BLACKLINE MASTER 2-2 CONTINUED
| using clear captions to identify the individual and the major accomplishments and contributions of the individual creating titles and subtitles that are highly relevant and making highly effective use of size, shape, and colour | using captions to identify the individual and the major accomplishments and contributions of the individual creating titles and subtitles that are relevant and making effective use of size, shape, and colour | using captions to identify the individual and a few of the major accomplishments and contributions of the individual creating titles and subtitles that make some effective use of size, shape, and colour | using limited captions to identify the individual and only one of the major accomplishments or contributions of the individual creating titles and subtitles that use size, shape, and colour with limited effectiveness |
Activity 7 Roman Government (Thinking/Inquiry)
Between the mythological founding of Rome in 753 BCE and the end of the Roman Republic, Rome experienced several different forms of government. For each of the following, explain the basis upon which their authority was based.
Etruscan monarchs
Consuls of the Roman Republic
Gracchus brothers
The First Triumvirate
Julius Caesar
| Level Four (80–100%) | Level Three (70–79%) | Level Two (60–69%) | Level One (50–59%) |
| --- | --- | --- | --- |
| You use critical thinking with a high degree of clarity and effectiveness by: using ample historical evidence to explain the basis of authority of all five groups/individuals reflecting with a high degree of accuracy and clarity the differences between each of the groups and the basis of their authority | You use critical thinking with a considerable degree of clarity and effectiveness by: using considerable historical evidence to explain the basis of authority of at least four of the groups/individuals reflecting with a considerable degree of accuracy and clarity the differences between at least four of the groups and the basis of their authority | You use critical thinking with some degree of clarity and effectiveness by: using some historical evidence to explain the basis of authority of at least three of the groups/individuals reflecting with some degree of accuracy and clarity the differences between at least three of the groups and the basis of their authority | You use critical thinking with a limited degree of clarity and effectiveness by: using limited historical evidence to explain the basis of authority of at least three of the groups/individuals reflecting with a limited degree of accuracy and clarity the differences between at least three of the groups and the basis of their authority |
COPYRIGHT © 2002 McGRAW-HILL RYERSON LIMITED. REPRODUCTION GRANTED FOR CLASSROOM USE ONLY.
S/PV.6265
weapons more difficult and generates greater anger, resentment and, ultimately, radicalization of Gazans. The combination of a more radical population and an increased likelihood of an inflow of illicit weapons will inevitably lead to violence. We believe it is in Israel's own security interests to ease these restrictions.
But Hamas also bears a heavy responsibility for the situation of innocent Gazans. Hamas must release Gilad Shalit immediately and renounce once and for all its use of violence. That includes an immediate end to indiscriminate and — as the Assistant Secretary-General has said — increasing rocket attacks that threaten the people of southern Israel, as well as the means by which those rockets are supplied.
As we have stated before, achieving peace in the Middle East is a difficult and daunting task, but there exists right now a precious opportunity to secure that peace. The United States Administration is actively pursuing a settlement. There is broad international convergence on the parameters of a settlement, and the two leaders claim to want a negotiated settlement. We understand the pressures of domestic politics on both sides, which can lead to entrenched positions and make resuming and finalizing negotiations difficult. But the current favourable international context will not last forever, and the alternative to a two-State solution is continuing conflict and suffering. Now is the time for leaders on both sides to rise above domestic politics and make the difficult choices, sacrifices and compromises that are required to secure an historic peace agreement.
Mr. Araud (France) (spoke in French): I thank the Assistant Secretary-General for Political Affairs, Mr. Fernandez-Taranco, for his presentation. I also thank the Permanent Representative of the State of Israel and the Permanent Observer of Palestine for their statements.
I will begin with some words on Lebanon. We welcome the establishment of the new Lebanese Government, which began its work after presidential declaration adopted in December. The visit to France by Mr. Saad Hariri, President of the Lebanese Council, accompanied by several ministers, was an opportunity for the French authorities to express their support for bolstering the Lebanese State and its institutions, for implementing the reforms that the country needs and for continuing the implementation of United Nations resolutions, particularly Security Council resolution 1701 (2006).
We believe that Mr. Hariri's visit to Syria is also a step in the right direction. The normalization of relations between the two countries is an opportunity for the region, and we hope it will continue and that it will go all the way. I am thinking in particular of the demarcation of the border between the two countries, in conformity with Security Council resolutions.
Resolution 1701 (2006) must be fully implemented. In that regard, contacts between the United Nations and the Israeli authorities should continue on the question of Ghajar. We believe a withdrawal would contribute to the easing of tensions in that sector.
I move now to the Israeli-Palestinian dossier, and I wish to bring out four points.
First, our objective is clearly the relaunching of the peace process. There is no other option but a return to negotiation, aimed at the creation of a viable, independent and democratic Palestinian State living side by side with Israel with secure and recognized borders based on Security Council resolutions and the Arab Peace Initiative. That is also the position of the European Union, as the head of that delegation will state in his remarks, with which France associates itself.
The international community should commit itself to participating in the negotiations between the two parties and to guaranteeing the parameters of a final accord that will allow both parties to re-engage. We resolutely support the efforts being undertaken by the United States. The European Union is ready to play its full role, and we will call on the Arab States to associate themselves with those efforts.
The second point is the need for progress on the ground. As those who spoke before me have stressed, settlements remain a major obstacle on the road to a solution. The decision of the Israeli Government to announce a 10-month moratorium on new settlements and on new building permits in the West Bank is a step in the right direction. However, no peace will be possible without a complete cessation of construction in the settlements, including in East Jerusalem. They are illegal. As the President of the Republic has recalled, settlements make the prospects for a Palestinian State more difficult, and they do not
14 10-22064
===============
> Required work: Considering only lines of the records that hold the string "more", state how many there are and nothing else.

> Exercise answer: 2